A Cuba, l’accueil est foutral, cimiesque, ludicard, buf, mon vieux, quand tu longes les ruelles, caff, toutes les portes des huttes s’ouvrent à toi, mam, pour t’inviter à venir manger le chourraspif, la cornaille, le bichonnet, le tout arrosé d’une petite liqueur de susse, fabriquée en caissons d’argumes par les pénitenciers du Zeul. Cabef. Le Zeul est un désert où les cadavres jouent aux boules en criant « Vive Castro ! » toutes les demi-heures, jakko, comme quoi on n’a pas besoin de montre, c’est chiant pour les Cubains qui sont tous voleurs, lok, comme les Italiens et les Labradors. Ouais, c’est comme je te le dis, yakoul, l’accueil cubain est cubain. La maîtresse de maison te fait asseoir et s’agenouille pour te pomper la nouille avant même qu’elle se mue en spaghetti. Lhouksor.
Pendant ce temps, on te sert la salade de caque, un mélange de bouse de Fennec et de salive d’Angine.
Et le café ! alors là mes salauds, le café cubain, juvumusu, c’est pas l’ami du petit-déjeûner ! Moi, ce qui me botte dans le café cubain, c’est la tartine de crèche que j’y fais tremper, tu sais, gouille, la mouillette, la mouillette cubaine qui ressemble à nos mouillettes du Morbihan, le pain en moins.

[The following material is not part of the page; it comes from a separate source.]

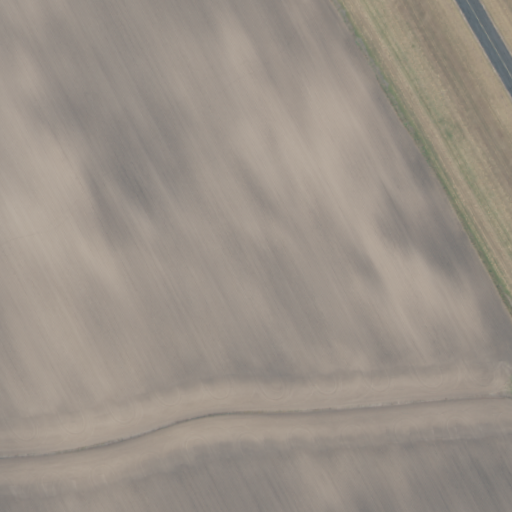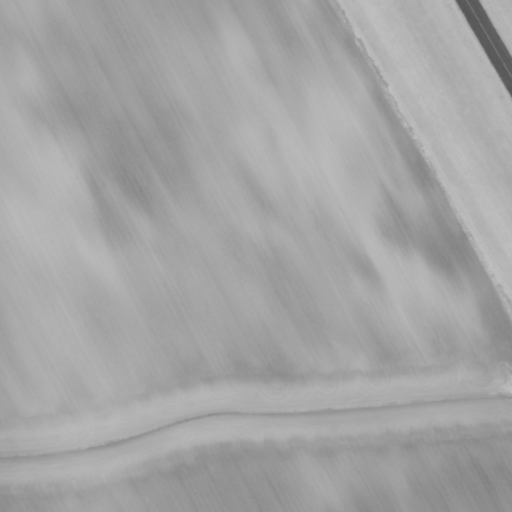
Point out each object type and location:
airport taxiway: (489, 39)
airport: (445, 114)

Là-bas, tu te beurres le doigt et tu le trempes dans la tasse, en prenant bien soin de ne pas croquer, sinon t’as plus rien à te mettre dans le nez quand la crotte demande à sortir, méqué !
A Cuba, ya du soleil mon vieux, on pourrait presque dire que c’est ensoleillé. Mate mon bronzage, nokia, ça vaut toutes les cassettes d’Antoine, tu sais Antoine, le meilleur caissier de Super U, le mec qui hurle « Atoll, les opticiens ! » chaque fois qu’il regarde sa bite, l’ex-anar, pléonasme.
Voilà, et j’en passe.
Filles, accueil, gastronomie, plages, soleil, sable, vagues…
C’est rien de le dire, mais Cuba, ça poivre !
Ah, j’oubliais : ya une misère terrible.